Une revue bimestrielle, exigeante et accessible, au croisement entre le monde de la recherche et les associations de terrain.
Je suis professeur de lettres depuis trois ans et, cette année, d’histoire-géographie, en lycée général (1e S), technique (1e Stt gestion) et professionnel (Bep et Bac pro), dans un lycée privé catholique à Noisy le Grand (Seine-Saint-Denis).
J’ai toujours voulu être prof. J’ai commencé par être maître auxiliaire, tout en passant le concours externe : le passage par l’Iufm et par l’ISP ne m’a pas apporté grand chose ; en effet, je trouve l’écart trop grand entre formateurs et élèves. Mais mon année de stage a été une expérience heureuse car, dans l’enseignement privé, on bénéficie du soutien d’un enseignant « tuteur ». Le mien a été formidable. Passionnée par le métier, je n’ai peut-être pas trop de vie en dehors… Après deux ans sans conflit, j’ai découvert le lycée professionnel et suis tombée de mon estrade ! On est amené à relativiser en étant remis en cause par les élèves, mais cela apprend à travailler autrement.
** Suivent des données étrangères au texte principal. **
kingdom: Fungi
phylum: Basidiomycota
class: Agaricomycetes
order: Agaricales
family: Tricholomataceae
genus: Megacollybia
Le contact avec les élèves peut aussi être éprouvant. Il est nécessaire de trouver le « truc » qui permettra d’accrocher l’auditoire. Par exemple, j’ai cours avec les « bac pro » chaque vendredi de 16h à 17h ; par chance, ils aiment la mythologie. Du coup, chaque semaine, nous y consacrons cette heure qui se passe dans le calme. Je préfère faire de la mythologie, même si c’est hors programme, plutôt que de m’égosiller pour tenter d’imposer un enseignement qui ne « passe » pas ou calmer une atmosphère conflictuelle dans la classe. Au cours de cette heure, si les points du programme sont abordés, c’est en rusant : il est plus facile de rechercher et d’expliquer une comparaison ou une personnification sur un texte qui suscite l’adhésion de tous.
Mais il ne faut pas croire que seul le lycée professionnel pose problème. Les jeunes de 1e S se prétendent scientifiques et n’aiment pas les lettres. Comme je suis leur professeur principal, je leur ai dit que je sortais moi aussi d’une série scientifique. En leur prouvant – à propos d’un texte de Diderot – que j’en savais plus qu’eux sur l’anatomie, j’ai réussi à gagner le respect d’élèves scientifiques en tant que professeur de lettres. J’ai aussi fait la démarche d’aborder des textes évoquant les sciences, domaine qu’ils préfèrent, afin de les toucher. J’ai mieux perçu combien le rapport à la motivation des élèves est crucial, quelle que soit la classe : il faut trouver un angle d’accroche pour les textes, varier les types d’activité, les dispositifs pédagogiques, les supports, afin de les surprendre, d’éviter la routine tout en respectant les programmes. La motivation est l’un élément fondamental de leur réussite, elle nous demande de faire preuve constamment d’ingéniosité. Ce n’est pas toujours aisé.
Certains soirs, je suis fatiguée et très en colère parce que je veux permettre à chaque élève de se construire comme individu et que je crois ne pas y être parvenue. Mais le lendemain, c’est fini…, quelque chose passe ! Chaque jour, il y a un défi à relever.
Si je continue, c’est vraiment que j’aime le contact avec les élèves, j’aime l’idée de transmettre un savoir (même si sur le moment l’impression domine qu’il n’en restera rien), j’aime leur montrer que j’ai une opinion sur les événements de la vie, comme eux. L’enrichissement est réciproque. En cas de difficulté, je parle avec les autres enseignants : l’équipe pédagogique travaille en commun. J’ai sans doute beaucoup de chance de bénéficier, comme jeune prof, de cette entraide mutuelle.